One wrinkle in the design of the RET is that retailers have the option of paying the shortfall penalty ($65 not tax deductable) and then if they surrender sufficient LGCs to meet their obligation in the two subsequent calendar years, they can get this penalty refunded. In an era of low interest rates, and with LGC prices expected to fall, this provides a mechanism to meet the RET obligation at a lower cost. However, a side effect of retailers applying this strategy is that it increases demand for LGCs in future years above the 33,000 GWh target as retailers need to acquire additional LGCs to catchup the shortfall from previous years. The CER expects this to be 3,400 GWh of LGCs in 2021 (i.e. an extra 10% over and above the base target). This has the potential to continue for a year or two – the incentive for retailers exists while ever forward prices for LGCs are much lower than spot prices. However, in the context of LGC prices over the next decade, this is only a short-term phenomenon and will inevitably by swamped by the ongoing increase in supply of LGCs. This is part of it, but not the real reason prices aren’t collapsing.


The key driver is demand over and above the RET. That is voluntary surrender demand.


The first element of this is state based schemes. For example, the ACT government has a 100% renewable energy target and as part of this has entered into long-term contracts for difference under which it acquires LGCs from wind and solar farms in SA, Vic and NSW. The LGCs acquired under these offtakes are voluntarily surrendered (and, hence, are not available to retailers to satisfy their RET obligations). This is approx. 2,200 GWH of LGCs a year (i.e. another 7% above the RET target).


The second element is private sector voluntary surrender. For the 2020-21 financial year this was 1,835 GWh of LGC demand. Data on this is patchy, but CER data suggest this represents a tripling of voluntary surrender activity compared to calendar 2018.

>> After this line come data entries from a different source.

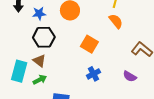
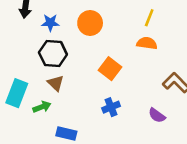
orange semicircle: (116, 21) -> (147, 43), turned -49
brown triangle: (39, 61) -> (56, 83), moved

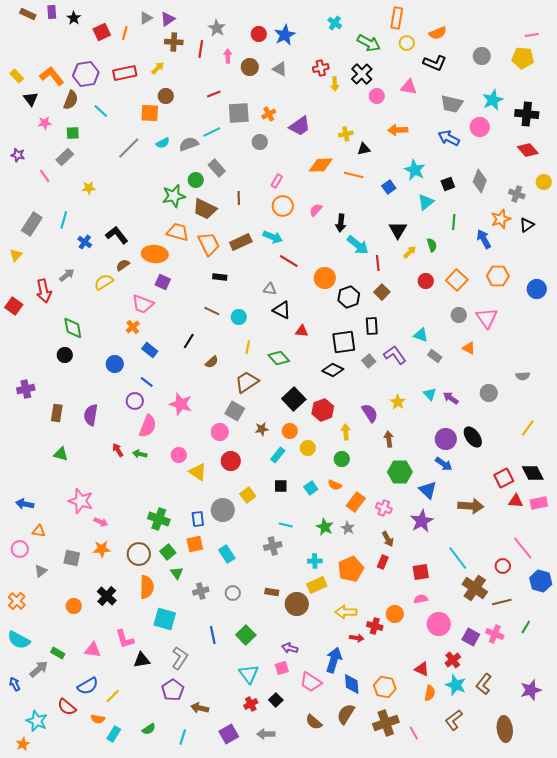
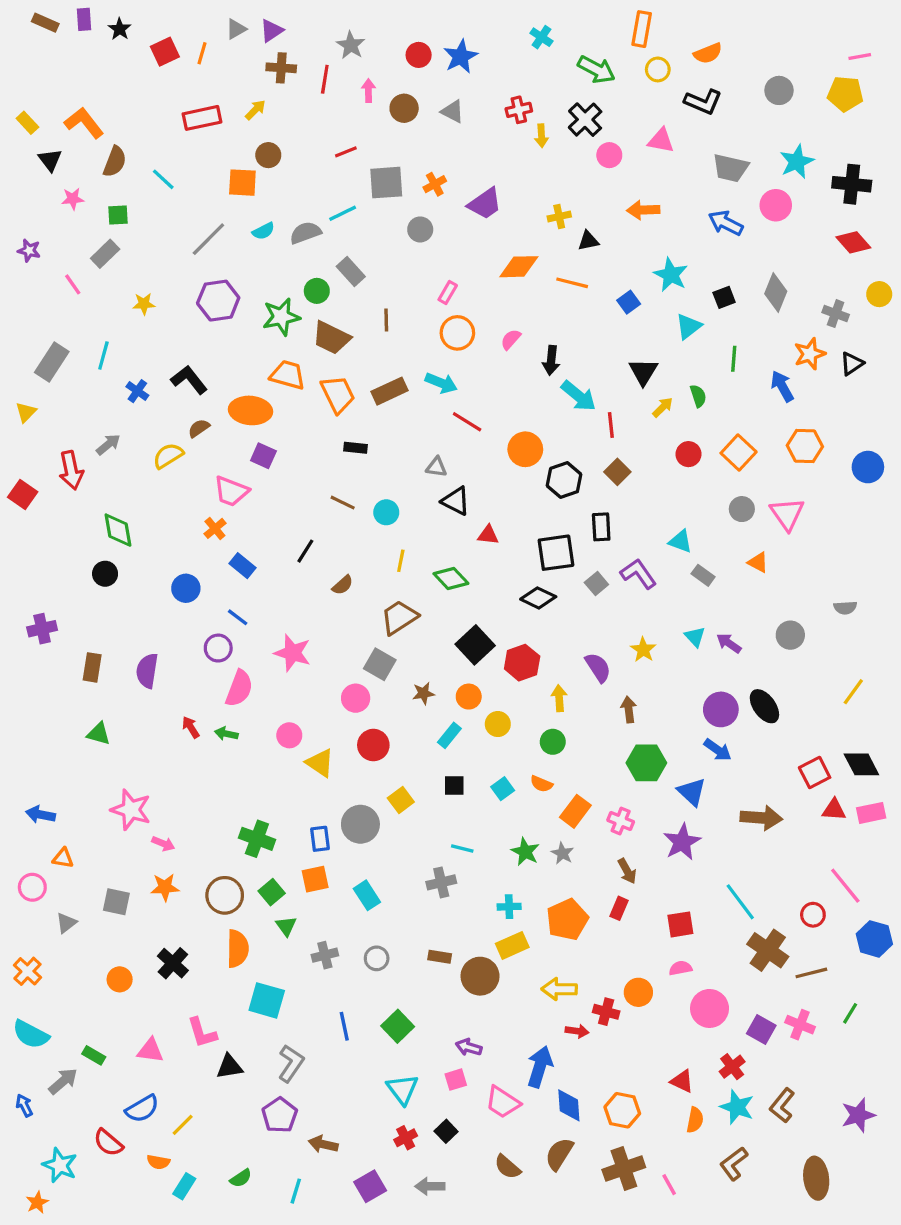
purple hexagon: (86, 74) -> (218, 301), moved

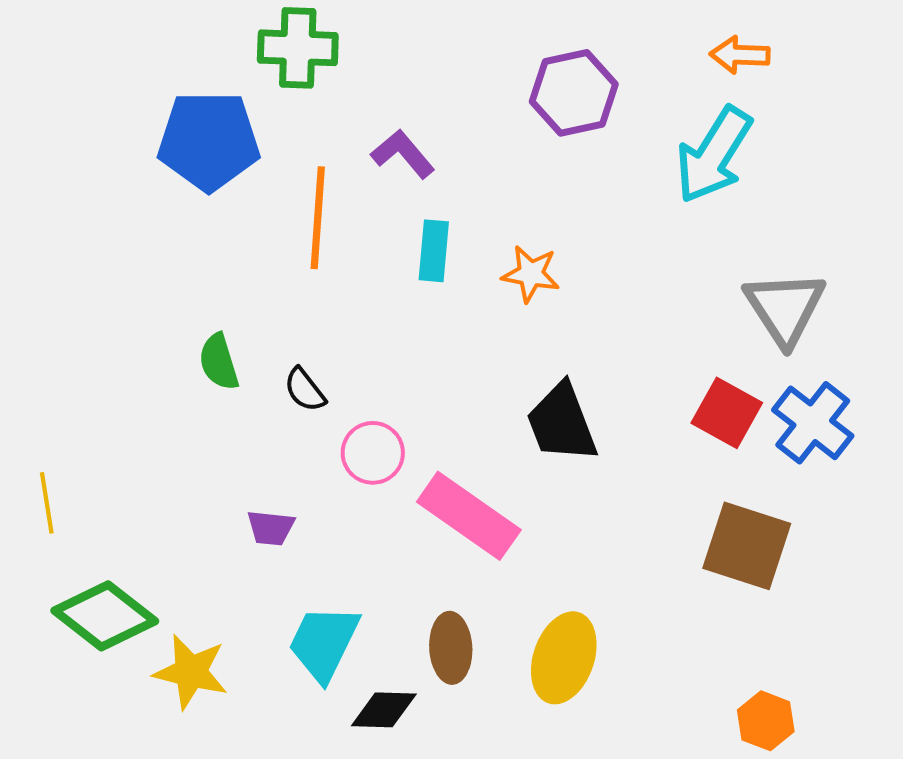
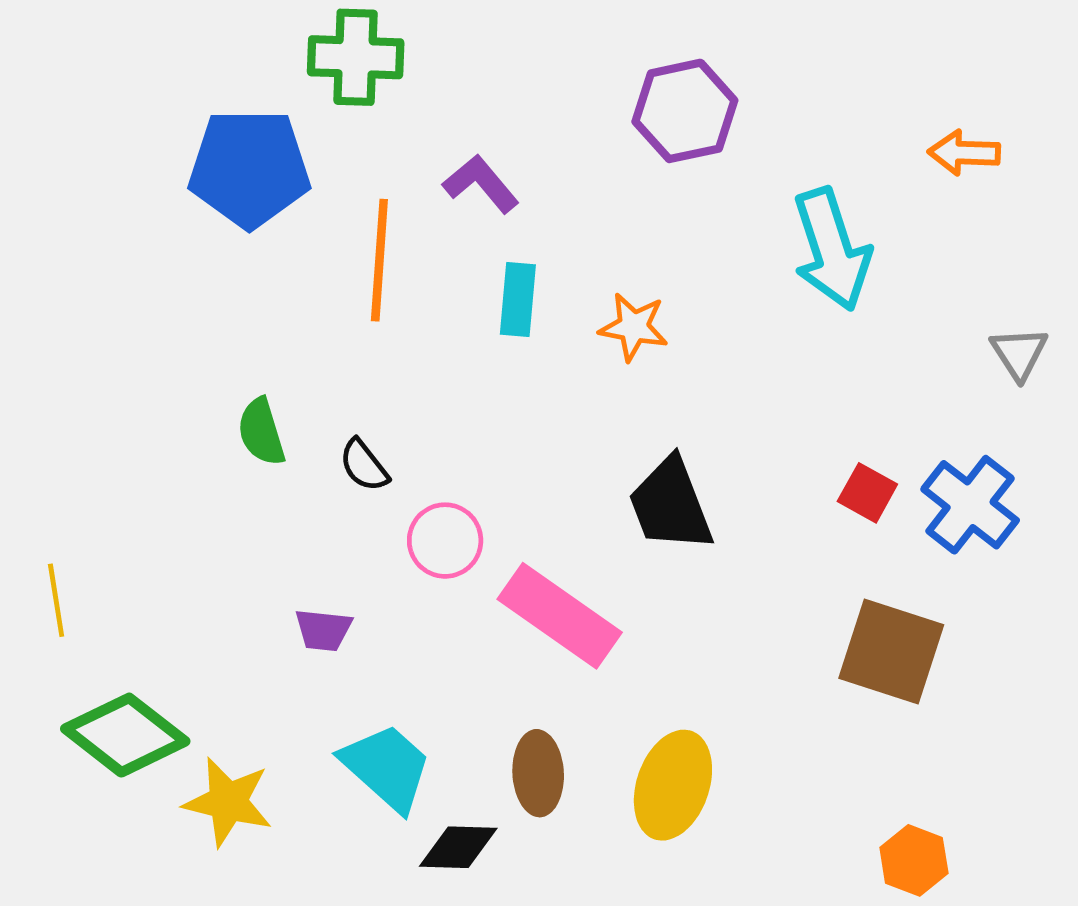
orange arrow: (740, 55) -> (964, 153), moved
cyan arrow: (714, 155) -> (832, 249), moved, turned -50
gray triangle: (785, 308) -> (1019, 353), moved, size x0.6
red square: (727, 413) -> (867, 493), size x0.7
cyan trapezoid: (324, 643) -> (387, 767), turned 106

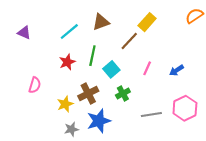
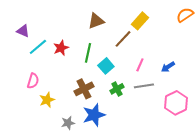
cyan line: (69, 32) -> (38, 47), moved
red star: (67, 62) -> (61, 48), moved
yellow star: (65, 104) -> (47, 100), moved
gray line: (151, 115) -> (144, 86), moved

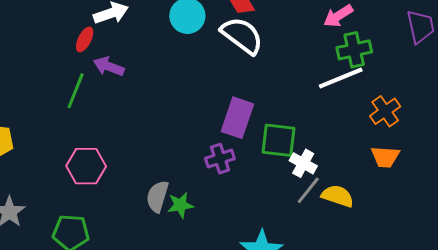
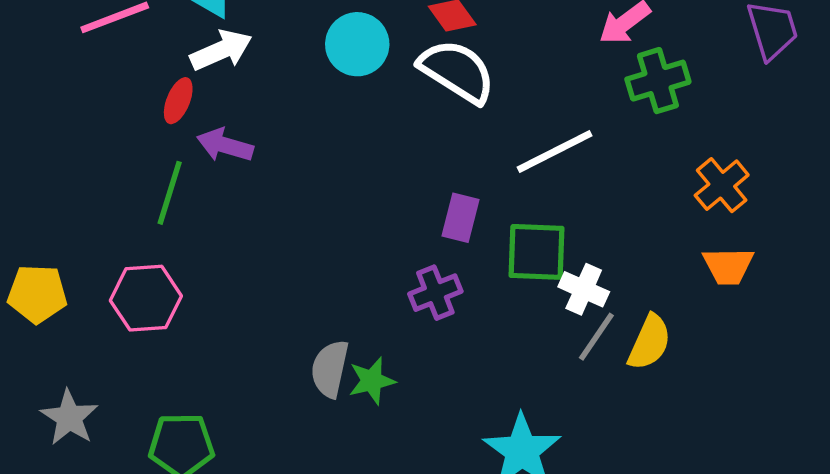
white line: (341, 78) -> (555, 151), moved
purple rectangle: (237, 118) -> (460, 218), size x0.7
pink hexagon: (86, 166) -> (146, 298), moved
yellow semicircle: (338, 196) -> (649, 342), turned 100

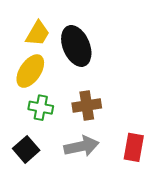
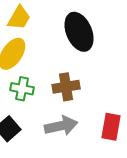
black ellipse: (76, 46) -> (79, 32), moved

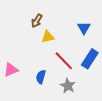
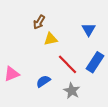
blue semicircle: (41, 77) -> (43, 81), turned 40

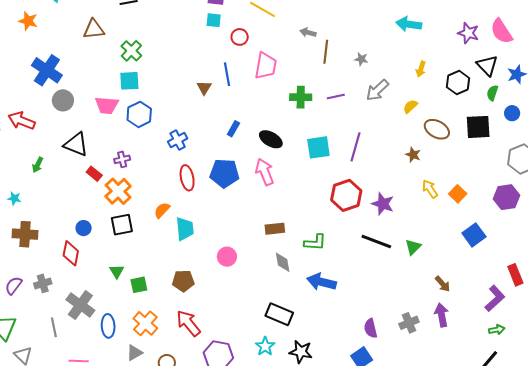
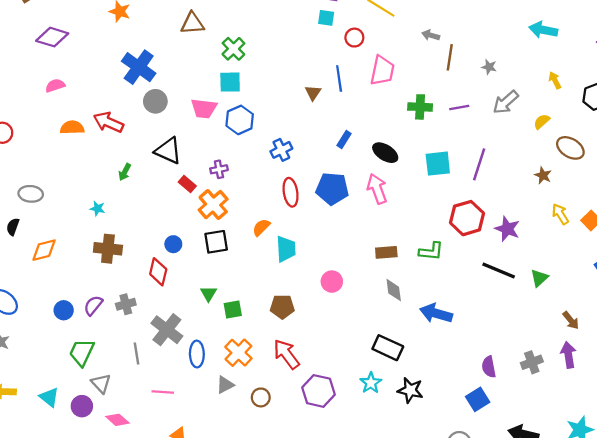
yellow arrow: (421, 69) -> (555, 80), turned 133
green L-shape: (315, 242) -> (431, 251), moved

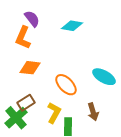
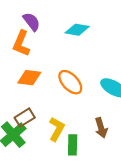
orange ellipse: (66, 85) -> (70, 82), moved

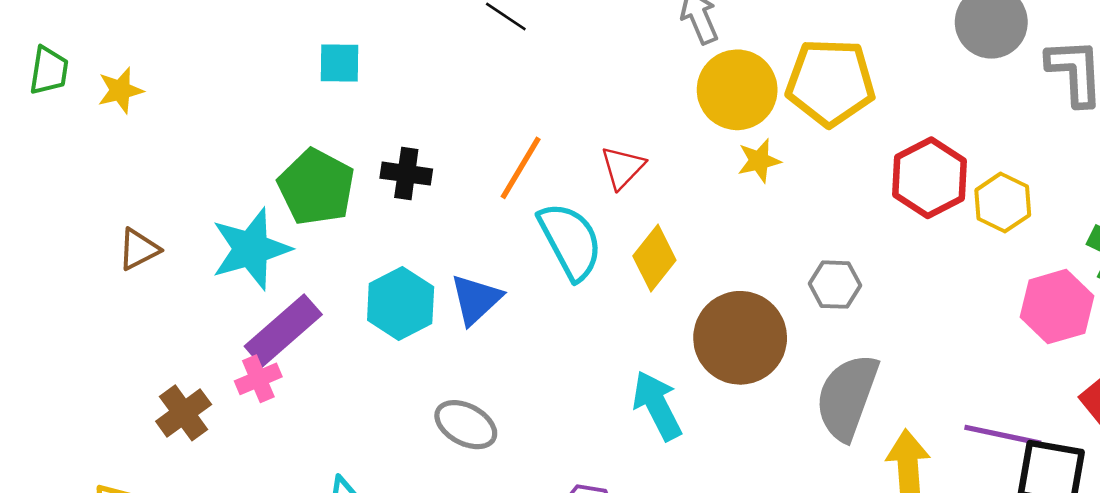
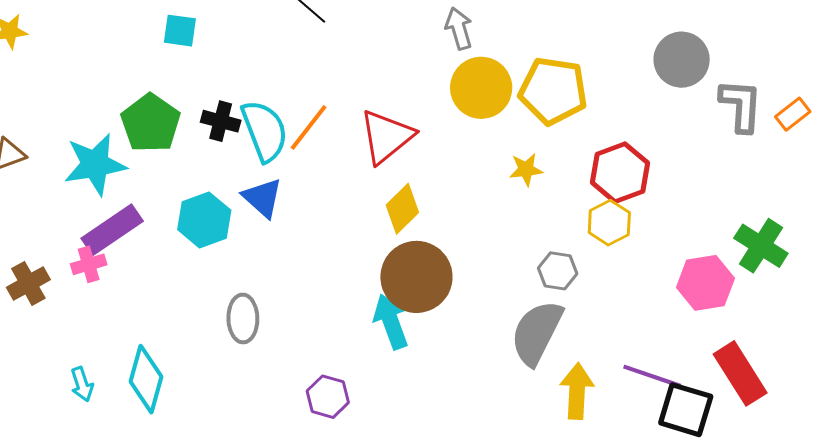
yellow star: (759, 161) -> (526, 169), moved
red triangle: (623, 167) -> (386, 136), size x1.6
yellow hexagon: (1003, 203) -> (609, 223), moved
cyan semicircle: (570, 241) -> (265, 131), moved
gray hexagon: (835, 285) -> (558, 271), moved
blue triangle: (476, 299) -> (263, 198), moved, turned -42
brown circle: (740, 338) -> (416, 277), moved
gray ellipse: (466, 425) -> (243, 318), turned 54

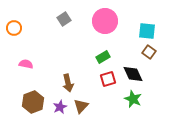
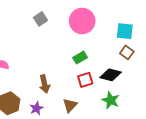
black diamond: (133, 74) -> (111, 75), turned -50
brown triangle: (81, 106) -> (70, 105), moved

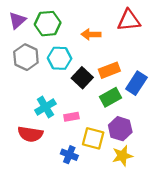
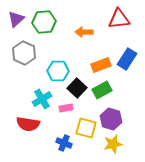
cyan hexagon: (60, 58) -> (58, 71), moved
black square: (82, 78) -> (77, 88), moved
blue rectangle: (136, 83) -> (127, 59), moved

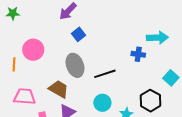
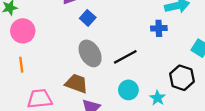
pink circle: (33, 50) -> (23, 31), moved

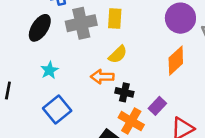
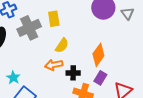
orange diamond: (176, 61) -> (98, 55), moved
cyan star: (50, 70) -> (13, 78), moved

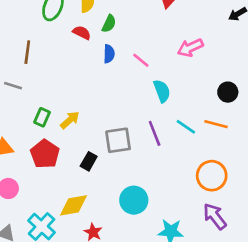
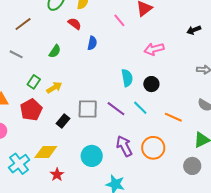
green semicircle: (109, 24) -> (55, 51), moved
brown line: (27, 52) -> (23, 24), moved, turned 36
pink line: (141, 60) -> (119, 20), moved
black circle: (228, 92) -> (151, 84), moved
orange line: (216, 124) -> (173, 117), moved
purple line: (155, 133) -> (116, 109), turned -42
purple arrow: (215, 216) -> (124, 146), moved

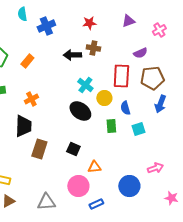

Within this voluntary surrender activity, one of the most rapidly growing segments is renewable energy commitments. That is, corporates which have entered into PPAs to acquire renewable energy voluntarily surrendering the LGCs acquired through these PPAs. This has grown from nothing (or at least not recognised as a category in the CER data) to approximately 300 GWh in 2020-21. However, based on the Energetics corporate PPA tracker (see chart below), this category is likely to explode over the years ahead. The chart below tracks PPAs based on when they are publicly announced. This is usually at financial close, prior to the start of construction, and so there is probably a two year lag between a PPA being announced and registration of LGCs. It is also not clear if all corporates intend to surrender their LGCs and so not all of this represents incremental demand over and above the RET.

For corporates looking to purchase power on long term contracts, renewable energy PPAs have offered attractive prices compared to the spot market. It has allowed corporates to effectively acquire LGCs for no/limited incremental cost. Thus, entering into corporate PPAs can be a low cost source of carbon abatement.


In Infradebt’s view, interest in carbon abatement and, hence, voluntary surrender demand over and above the RET, is likely to remain strong. This will arise both through international/national climate targets (and in this context the pressure will be on Australia to lift its ambition) as well as from corporates unilaterally adopting net zero goals (and, effectively, adopting a higher target than the minimum implied by Australian law).


LGCs are not directly analogous to carbon abatement or emissions. Carbon abatement of renewables will depend on what is displaced – if one extra MWh of renewables displaces one MWh of coal then this saves approximately one tonne of carbon. If one extra MWh displaces 1MWh of gas fired generation then this saves 0.4-0.6 tonnes of carbon.


However, in simple terms, in a world of $25+ carbon prices it is not internally consistent to expect LGC prices to fall to zero. There should be some on-going consistency with the implicit price of carbon in electricity markets – which is what LGC prices are signalling – and the economy wide (or international price of carbon). This has the potential to act as a floor on LGC prices in the second half of the 2020s.